Having for years served as an organist and interpreter for Episcopal services by the Rev. Goodnough and his successors, as well as his tribe's sachem and delegate to church councils, Hill thought ordination would bring additional authority among the settler community as well as help him become a bridge between the cultures. Since 1870 (perhaps in Thanksgiving for having been relatively spared from horrendous forest fires that devastated Wisconsin), church members had volunteered at a limestone quarry one day a week, in order to dress stone for a new church building. In 1886 they laid the cornerstone for a new gothic stone chapel, which they named the Church of the Holy Apostles, to replace an overly small and somewhat decrepit wood chapel. On June 27, 1895, Bishop Charles C. Grafton ordained Hill a deacon. However, the event was bittersweet as Hill's infant son had died in an epidemic and was scheduled for burial that very afternoon. Furthermore, his ally the Rev. Burleson died in February 1897, months before the new church's formal consecration, and Burleson's popular youngest son (all five of whom had become priests) was transferred to Texas the following year. On June 24, 1903, Bishop Grafton ordained Hill as a priest, the first of his people; during the ceremony Hill repeated his vows in his native language. The Wisconsin reservation also had a Methodist mission with a dedicated missionary and a Catholic chapel served by a priest from De Pere, about ten miles away.

==Family==
At the time of his ordination, aged 69, Hill's wife, who had borne 8 children, had not learned English. Several of their children went to the Hampton Indian School after their education at the reservation's school.

==Death and legacy==
Hill died on January 25, 1907, having fallen ill shortly before Christmas. After three requiems and funeral at the Church of the Holy Apostles attended by 800 persons, he was buried in the graveyard with other tribal members and the missionaries he assisted.
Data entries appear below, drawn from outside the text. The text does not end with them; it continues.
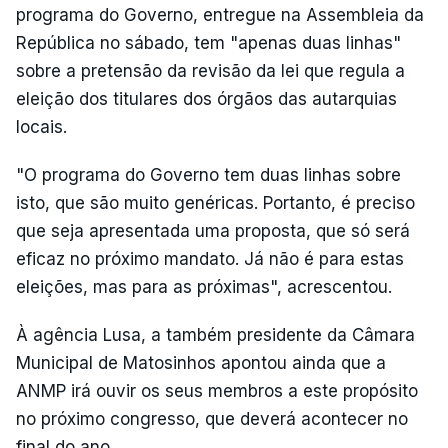
programa do Governo, entregue na Assembleia da
República no sábado, tem "apenas duas linhas"
sobre a pretensão da revisão da lei que regula a
eleição dos titulares dos órgãos das autarquias
locais.
"O programa do Governo tem duas linhas sobre
isto, que são muito genéricas. Portanto, é preciso
que seja apresentada uma proposta, que só será
eficaz no próximo mandato. Já não é para estas
eleições, mas para as próximas", acrescentou.
À agência Lusa, a também presidente da Câmara
Municipal de Matosinhos apontou ainda que a
ANMP irá ouvir os seus membros a este propósito
no próximo congresso, que deverá acontecer no
final do ano.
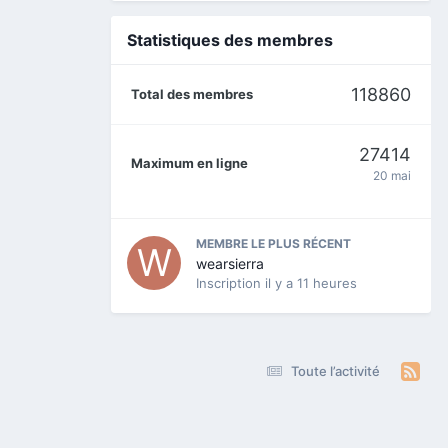
Statistiques des membres
118860
Total des membres
27414
Maximum en ligne
20 mai
MEMBRE LE PLUS RÉCENT
wearsierra
Inscription
il y a 11 heures
Toute l’activité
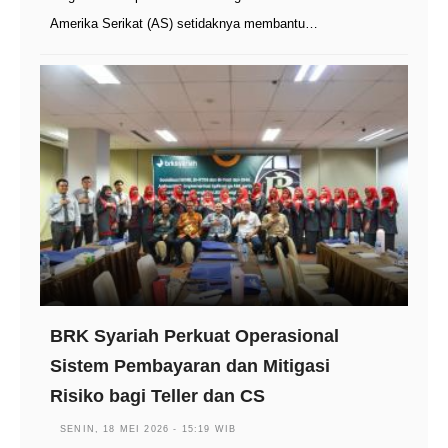
Amerika Serikat (AS) setidaknya membantu…
BRK Syariah Perkuat Operasional
Sistem Pembayaran dan Mitigasi
Risiko bagi Teller dan CS
SENIN, 18 MEI 2026 - 15:19 WIB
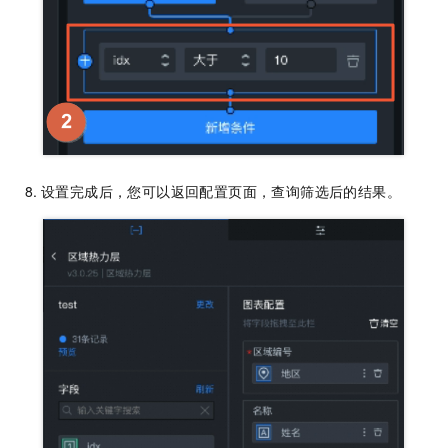
设置完成后，您可以返回配置页面，查询筛选后的结果。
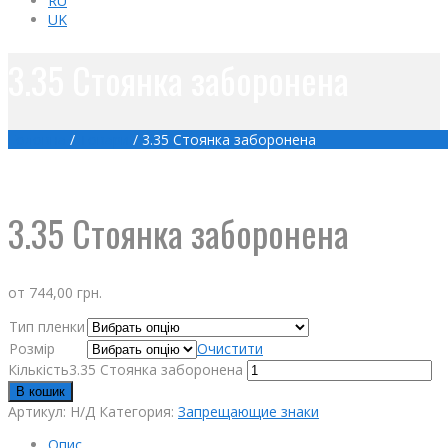
RU
UK
3.35 Стоянка заборонена
Головна
/
Товари
/
3.35 Стоянка заборонена
3.35 Стоянка заборонена
от
744,00
грн.
Тип пленки
Розмір
Очистити
Кількість3.35 Стоянка заборонена
В кошик
Артикул:
Н/Д
Категория:
Запрещающие знаки
Опис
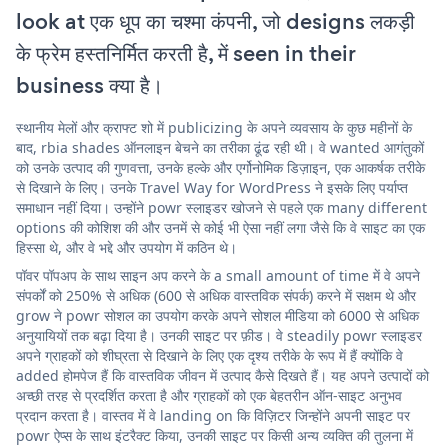
look at एक धूप का चश्मा कंपनी, जो designs लकड़ी
के फ्रेम हस्तनिर्मित करती है, में seen in their
business क्या है।
स्थानीय मेलों और क्राफ्ट शो में publicizing के अपने व्यवसाय के कुछ महीनों के
बाद, rbia shades ऑनलाइन बेचने का तरीका ढूंढ रही थी। वे wanted आगंतुकों
को उनके उत्पाद की गुणवत्ता, उनके हल्के और एर्गोनोमिक डिज़ाइन, एक आकर्षक तरीके
से दिखाने के लिए। उनके Travel Way for WordPress ने इसके लिए पर्याप्त
समाधान नहीं दिया। उन्होंने powr स्लाइडर खोजने से पहले एक many different
options की कोशिश की और उनमें से कोई भी ऐसा नहीं लगा जैसे कि वे साइट का एक
हिस्सा थे, और वे भद्दे और उपयोग में कठिन थे।
पॉवर पॉपअप के साथ साइन अप करने के a small amount of time में वे अपने
संपर्कों को 250% से अधिक (600 से अधिक वास्तविक संपर्क) करने में सक्षम थे और
grow ने powr सोशल का उपयोग करके अपने सोशल मीडिया को 6000 से अधिक
अनुयायियों तक बढ़ा दिया है। उनकी साइट पर फ़ीड। वे steadily powr स्लाइडर
अपने ग्राहकों को शीघ्रता से दिखाने के लिए एक दृश्य तरीके के रूप में हैं क्योंकि वे
added होमपेज हैं कि वास्तविक जीवन में उत्पाद कैसे दिखते हैं। यह अपने उत्पादों को
अच्छी तरह से प्रदर्शित करता है और ग्राहकों को एक बेहतरीन ऑन-साइट अनुभव
प्रदान करता है। वास्तव में वे landing on कि विज़िटर जिन्होंने अपनी साइट पर
powr ऐप्स के साथ इंटरैक्ट किया, उनकी साइट पर किसी अन्य व्यक्ति की तुलना में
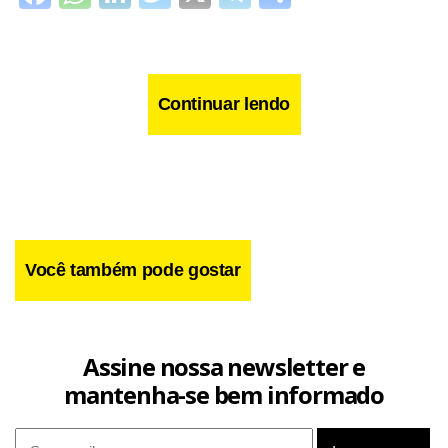
Continuar lendo
Você também pode gostar
Assine nossa newsletter e
mantenha-se bem informado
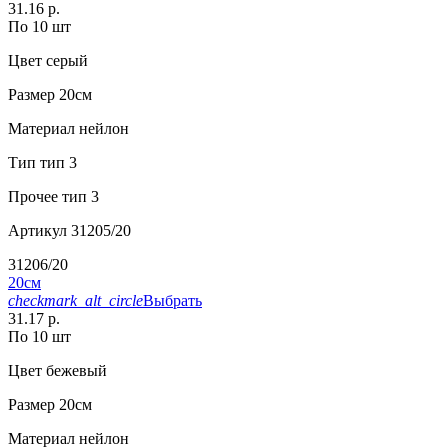
31.16 р.
По 10 шт
Цвет
серый
Размер
20см
Материал
нейлон
Тип
тип 3
Прочее
тип 3
Артикул
31205/20
31206/20
20см
checkmark_alt_circle
Выбрать
31.17 р.
По 10 шт
Цвет
бежевый
Размер
20см
Материал
нейлон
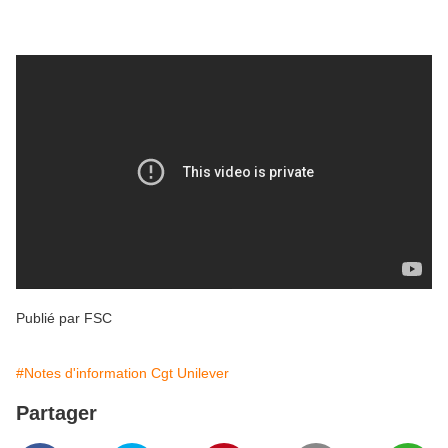
Publié par FSC
#Notes d'information Cgt Unilever
Partager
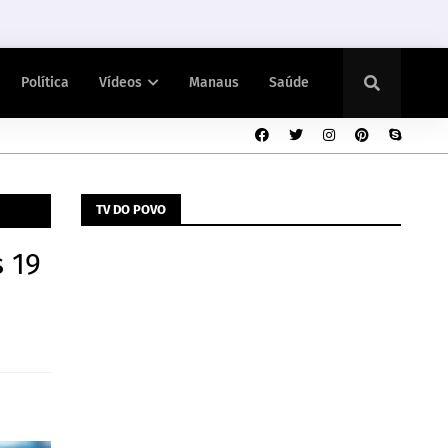
Política
Vídeos
Manaus
Saúde
TV DO POVO
 19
When fire from a lightning strike on July 17, 1920 destroyed the Gothic stone church, it was rebuilt in a similar design. The Oneida continued to revere Hill's wisdom and sanctity, relating tales of their leader to Works Progress Administration historians during the Great Depression, even though by 1920 only a few hundred acres of the reservation were owned by tribal members (the remaining approximately 65,000 acres being owned by settlers before the Indian Reorganization Act of 1934 caused the Bureau of Indian Affairs to begin reversing the policy).